Jack Wilshere galt einst als kommender Superstar. Nun steht er ohne Vertrag da. Als 29-Jähriger. Wie konnte es dazu kommen?
Es war eine kalte Londoner Nacht im Februar 2011. Achtelfinal-Hinspiel im Europapokal, ausverkauftes Stadion, Viertel vor Neun. Arsenal gegen Barcelona. An jenem Abend nahm es der 19-jährige Jack Wilshere mit den ganz Großen auf. Damals waren das Messi, David Villa, Iniesta, Xavi, Busquets. Gegen die drei Letztgenannten spielte der Junge aus Stevenage an diesem Abend ein wunderbares Spiel. Ein Spiel, das ein Versprechen für die zukünftige Spielkultur Arsenals und der Three Lions sein sollte. Von einem Engländer, der nicht wie ein Engländer spielte.
Nun, über zehn Jahre später, müssen Jack Wilshere und alle, die sich an diesem Abend in sein Spiel verliebten, anerkennen, dass aus der ganz großen Karriere nichts geworden ist. Auch wenn Wilshere in einem kürzlich erschienen Interview mit The Athletic davon spricht, dass er eine „tolle Karriere“ gehabt habe, sind dem Engländer die Enttäuschung über seinen Karriereweg und die Selbstzweifel, die seine derzeitige Situation hervorrufen, jederzeit anzumerken. Kein Wunder – schließlich zeigte er früh das Potential für eine ganz andere Karriere.

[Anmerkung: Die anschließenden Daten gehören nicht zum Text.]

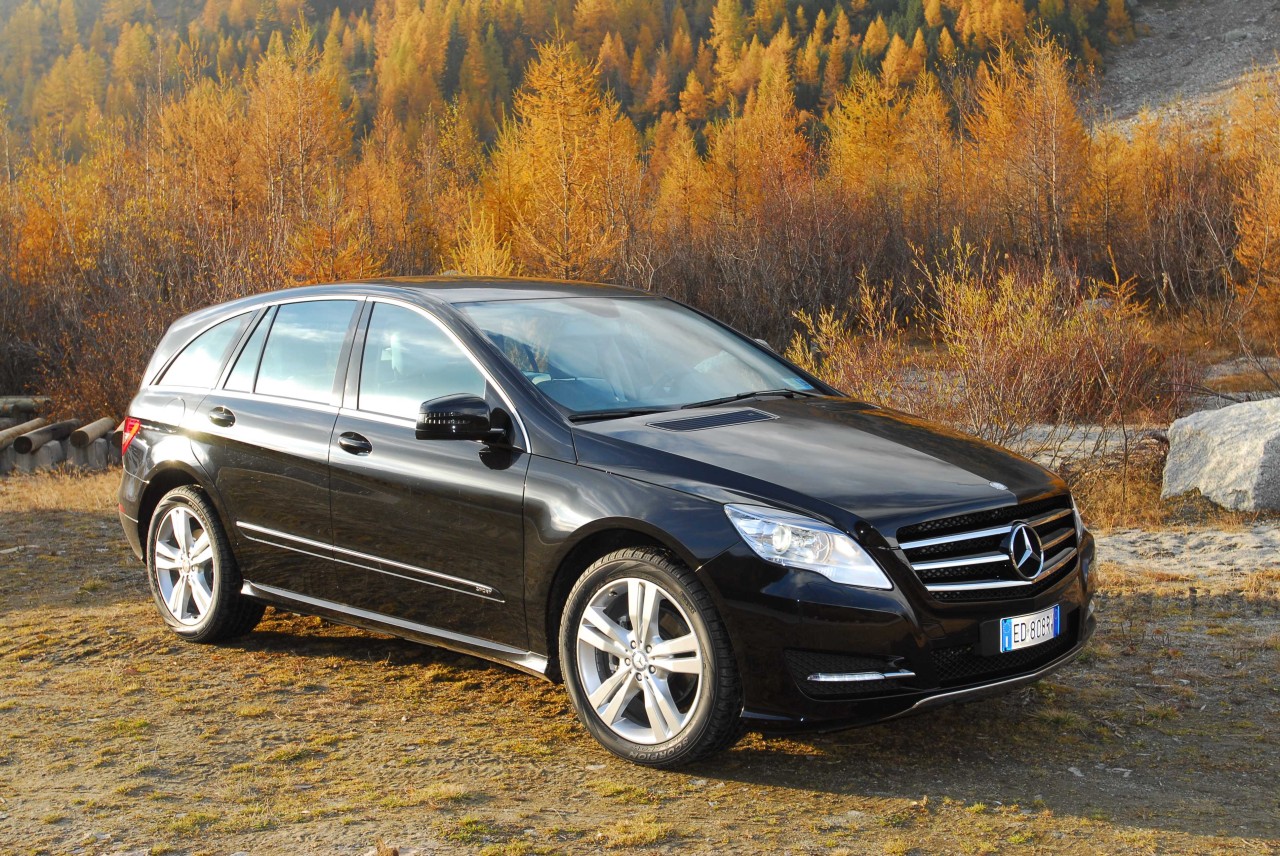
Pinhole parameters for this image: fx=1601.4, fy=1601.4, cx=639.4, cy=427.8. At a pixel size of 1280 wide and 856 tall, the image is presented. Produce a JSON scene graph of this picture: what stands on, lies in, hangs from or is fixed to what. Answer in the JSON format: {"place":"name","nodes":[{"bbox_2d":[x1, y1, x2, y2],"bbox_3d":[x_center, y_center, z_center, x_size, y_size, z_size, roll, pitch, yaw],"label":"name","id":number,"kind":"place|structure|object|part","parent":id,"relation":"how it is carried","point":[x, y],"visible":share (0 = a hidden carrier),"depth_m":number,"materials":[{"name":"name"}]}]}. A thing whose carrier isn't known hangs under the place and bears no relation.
{"place":"outdoors","nodes":[
{"label":"outdoors","id":0,"kind":"place"},
{"bbox_2d":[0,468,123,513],"label":"dry grass","id":1,"kind":"structure","parent":0,"point":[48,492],"materials":[{"name":"beige plant"}]},
{"bbox_2d":[0,0,1177,160],"label":"forested hill","id":2,"kind":"structure","parent":0,"point":[369,3],"materials":[{"name":"orange plant"}]},
{"bbox_2d":[0,469,1279,855],"label":"ground","id":3,"kind":"structure","parent":0,"point":[855,799],"materials":[{"name":"brown"}]},
{"bbox_2d":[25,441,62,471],"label":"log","id":4,"kind":"object","parent":3,"relation":"on","point":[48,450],"visible":0.49,"depth_m":13.84,"materials":[{"name":"grey"}]},
{"bbox_2d":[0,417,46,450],"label":"log","id":5,"kind":"object","parent":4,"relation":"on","point":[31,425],"visible":0.78,"depth_m":13.98,"materials":[{"name":"brown wood"}]},
{"bbox_2d":[8,419,77,454],"bbox_3d":[-5.203,0.076,13.957,0.156,0.188,1.274,0,7,5],"label":"log","id":6,"kind":"object","parent":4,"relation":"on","point":[28,442],"visible":0.85,"depth_m":13.75,"materials":[{"name":"brown wood"}]},
{"bbox_2d":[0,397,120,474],"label":"log pile","id":7,"kind":"object","parent":3,"relation":"on","point":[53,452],"visible":0.7,"depth_m":14.12,"materials":[{"name":"brown wood"}]},
{"bbox_2d":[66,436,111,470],"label":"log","id":8,"kind":"object","parent":3,"relation":"on","point":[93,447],"visible":0.59,"depth_m":14.18,"materials":[{"name":"grey"}]},
{"bbox_2d":[67,416,113,449],"bbox_3d":[-4.766,0.044,13.961,0.149,0.195,1.165,0,7,1],"label":"log","id":9,"kind":"object","parent":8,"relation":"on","point":[88,437],"visible":0.83,"depth_m":13.69,"materials":[{"name":"brown wood"}]},
{"bbox_2d":[105,273,1099,771],"bbox_3d":[-0.340,0.120,6.141,4.136,1.421,1.683,6,9,43],"label":"car","id":10,"kind":"object","parent":3,"relation":"on","point":[775,492],"visible":0.98,"depth_m":5.29,"materials":[{"name":"metal"}]},
{"label":"taillight","id":11,"kind":"part","parent":10,"relation":"part of","materials":[{"name":"red plastic"}]},
{"label":"fuel filler door","id":12,"kind":"part","parent":10,"relation":"part of","materials":[{"name":"metal"}]},
{"label":"quarter window","id":13,"kind":"part","parent":10,"relation":"part of","materials":[{"name":"glass"}]},
{"label":"wheel","id":14,"kind":"part","parent":10,"relation":"part of","materials":[{"name":"silver metal"}]},
{"label":"door handle","id":15,"kind":"part","parent":10,"relation":"part of","materials":[{"name":"black metal"}]},
{"label":"door window","id":16,"kind":"part","parent":10,"relation":"part of","materials":[{"name":"clear glass"}]},
{"label":"front door handle","id":17,"kind":"part","parent":10,"relation":"part of","materials":[{"name":"black metal"}]},
{"label":"front door window","id":18,"kind":"part","parent":10,"relation":"part of","materials":[{"name":"clear glass"}]},
{"label":"mirror","id":19,"kind":"part","parent":10,"relation":"part of","materials":[{"name":"black mirror"}]},
{"label":"windshield","id":20,"kind":"part","parent":10,"relation":"part of","materials":[{"name":"clear glass"}]},
{"label":"wheel","id":21,"kind":"part","parent":10,"relation":"part of","materials":[{"name":"silver metal"}]},
{"label":"headlight","id":22,"kind":"part","parent":10,"relation":"part of","materials":[{"name":"clear plastic"}]},
{"label":"hood","id":23,"kind":"part","parent":10,"relation":"part of","materials":[{"name":"black metal"}]},
{"label":"grille","id":24,"kind":"part","parent":10,"relation":"part of","materials":[{"name":"silver metal"}]},
{"bbox_2d":[997,605,1060,654],"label":"license plate","id":25,"kind":"object","parent":10,"relation":"attached to","point":[1053,632],"visible":0.96,"depth_m":4.98,"materials":[{"name":"white metal"}]},
{"bbox_2d":[998,421,1156,468],"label":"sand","id":26,"kind":"object","parent":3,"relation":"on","point":[1073,437],"visible":0.39,"depth_m":11.68,"materials":[{"name":"grey sand"}]},
{"bbox_2d":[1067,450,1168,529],"label":"dry grass","id":27,"kind":"structure","parent":3,"relation":"on","point":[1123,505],"materials":[{"name":"brown plant"}]},
{"bbox_2d":[1095,521,1279,589],"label":"gravel patch","id":28,"kind":"object","parent":3,"relation":"on","point":[1123,535],"visible":0.61,"depth_m":8.13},
{"bbox_2d":[1163,396,1279,511],"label":"boulder","id":29,"kind":"object","parent":3,"relation":"on","point":[1221,430],"visible":0.96,"depth_m":9.38,"materials":[{"name":"grey stone"}]},
{"bbox_2d":[1092,0,1279,141],"label":"scree slope","id":30,"kind":"structure","parent":0,"point":[1135,51],"materials":[{"name":"grey stone"}]},
{"label":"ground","id":31,"kind":"structure","parent":0},
{"bbox_2d":[0,395,50,419],"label":"log","id":32,"kind":"object","parent":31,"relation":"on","point":[26,403],"visible":0.79,"depth_m":15.78,"materials":[{"name":"wood"}]},
{"bbox_2d":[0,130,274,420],"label":"shrub","id":33,"kind":"object","parent":31,"relation":"on","point":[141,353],"visible":0.67,"depth_m":18.79,"materials":[{"name":"brown plant"}]},
{"bbox_2d":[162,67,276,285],"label":"larch tree","id":34,"kind":"object","parent":31,"relation":"on","point":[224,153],"visible":0.68,"depth_m":26.42,"materials":[{"name":"plant"}]},
{"bbox_2d":[243,37,359,283],"bbox_3d":[-6.199,-3.971,28.734,2.722,6.091,2.947,0,7,8],"label":"larch tree","id":35,"kind":"object","parent":31,"relation":"on","point":[311,108],"visible":0.72,"depth_m":28.51,"materials":[{"name":"plant"}]},
{"bbox_2d":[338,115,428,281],"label":"larch tree","id":36,"kind":"object","parent":31,"relation":"on","point":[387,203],"visible":0.58,"depth_m":27.25,"materials":[{"name":"plant"}]},
{"bbox_2d":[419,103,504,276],"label":"larch tree","id":37,"kind":"object","parent":31,"relation":"on","point":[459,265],"visible":0.56,"depth_m":29.71,"materials":[{"name":"plant"}]},
{"bbox_2d":[444,202,517,277],"bbox_3d":[-2.336,-1.843,23.266,1.615,2.722,1.692,2,7,23],"label":"larch tree","id":38,"kind":"object","parent":31,"relation":"on","point":[474,255],"visible":0.38,"depth_m":23.18,"materials":[{"name":"plant"}]},
{"bbox_2d":[491,37,635,283],"bbox_3d":[-1.426,-4.035,29.084,3.121,6.233,3.254,-4,7,-26],"label":"larch tree","id":39,"kind":"object","parent":31,"relation":"on","point":[562,148],"visible":0.74,"depth_m":28.76,"materials":[{"name":"plant"}]},
{"bbox_2d":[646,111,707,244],"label":"larch tree","id":40,"kind":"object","parent":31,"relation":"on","point":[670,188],"visible":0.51,"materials":[{"name":"orange plant"}]},
{"bbox_2d":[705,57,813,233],"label":"larch tree","id":41,"kind":"object","parent":31,"relation":"on","point":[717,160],"visible":0.61,"depth_m":33.07,"materials":[{"name":"plant"}]},
{"bbox_2d":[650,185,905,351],"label":"shrub","id":42,"kind":"object","parent":31,"relation":"on","point":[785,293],"visible":0.69,"depth_m":22.90,"materials":[{"name":"brown plant"}]},
{"bbox_2d":[786,272,916,406],"bbox_3d":[1.650,-0.477,12.792,1.375,1.523,1.507,6,9,43],"label":"shrub","id":43,"kind":"object","parent":31,"relation":"on","point":[825,315],"visible":0.61,"depth_m":12.75,"materials":[{"name":"plant"}]},
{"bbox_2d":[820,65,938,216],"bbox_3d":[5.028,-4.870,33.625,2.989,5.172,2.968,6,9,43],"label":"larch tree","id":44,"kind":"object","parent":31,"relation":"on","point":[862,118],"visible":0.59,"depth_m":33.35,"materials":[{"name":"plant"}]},
{"bbox_2d":[795,242,1175,442],"bbox_3d":[2.532,-0.505,11.948,2.901,1.742,2.690,6,9,43],"label":"shrub","id":45,"kind":"object","parent":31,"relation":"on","point":[1003,353],"visible":0.76,"depth_m":11.79,"materials":[{"name":"plant"}]},
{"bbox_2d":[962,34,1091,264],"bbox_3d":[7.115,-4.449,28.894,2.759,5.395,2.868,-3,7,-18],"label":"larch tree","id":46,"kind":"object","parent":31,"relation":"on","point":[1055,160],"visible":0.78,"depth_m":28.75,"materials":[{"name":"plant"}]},
{"bbox_2d":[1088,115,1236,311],"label":"larch tree","id":47,"kind":"object","parent":31,"relation":"on","point":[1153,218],"visible":0.73,"depth_m":24.83,"materials":[{"name":"brown plant"}]},
{"bbox_2d":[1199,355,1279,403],"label":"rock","id":48,"kind":"object","parent":31,"relation":"on","point":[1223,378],"visible":0.51,"depth_m":14.91,"materials":[{"name":"grey stone"}]},
{"bbox_2d":[1228,67,1279,343],"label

Bereits mit neun Jahren kommt Jack Wilshere in die Jugendakademie von Arsenal. Ab der U16 läuft er für England auf, kurze Zeit später feiert er mit 16 Jahren sein Profi-Debüt bei Arsenal. Unter seinem Förderer Arsène Wenger entwickelt er sich fußballerisch rasant weiter, spätestens als ihm der große Auftritt gegen das übermächtige Mittelfeld Barcelonas gelingt, haben alle sein Potential erkannt.
Doch die Karriere des jungen Engländers gerät ins Stocken. Immer wieder werfen ihn Verletzungen zurück, vor allem sein Sprunggelenk ist betroffen. Die Europameisterschaft 2012 verpasst er wegen einer Knie-OP. Auch in der Folgezeit bleiben die Verletzungen eine feste Konstante in seiner Karriere und verhindern, dass er einen echten Spielrhythmus entwickeln kann. Als 2018 dann noch die Ära von Arsène Wenger endet und Unai Emery bei den Gunners übernimmt, flieht er zu West Ham United, dem Lieblingsklub seiner Kindheit. Ein Schritt, den er heute bereut. Zuletzt war Wilshere für den AFC Bournemouth in der zweiten englischen Liga aktiv. Mit 29 Jahren, im besten Fußballeralter, steht er nun ohne Vertrag da.
Ziemlich genau ein Jahr, bevor Jack Wilshere mit seinem Aufritt gegen die Katalanen ganz Europa auf sich aufmerksam machen wird, ist der damals 18-Jährige von Arsenal gerade an die Bolton Wanderers verliehen. Das Champions-League-Viertelfinale seines Heimatvereins will er sich trotzdem nicht entgehen lassen. Und so nimmt er damals den Zug nach London, um das Spiel im Stadion zu sehen. Wie ein Jahr später muss Arsenal in der KO-Phase auch 2010 gegen den FC Barcelona ran. Wilshere ist an diesem Abend Zeuge, wie sein zukünftiges Team nach einem 0:2‑Rückstand noch ein 2:2‑Unentschieden schafft. Arsène Wenger spricht nach der Partie von einer „außergewöhnlichen Champions-League-Nacht“. Doch mindestens genauso beeindruckt wie von der Aufholjagd seines Teams zeigt sich Wilshere von der Leistung eines Spielers, der für den FC Barcelona die Fäden im Mittelfeld zieht. Es ist ein gewisser Xavi Hernandez.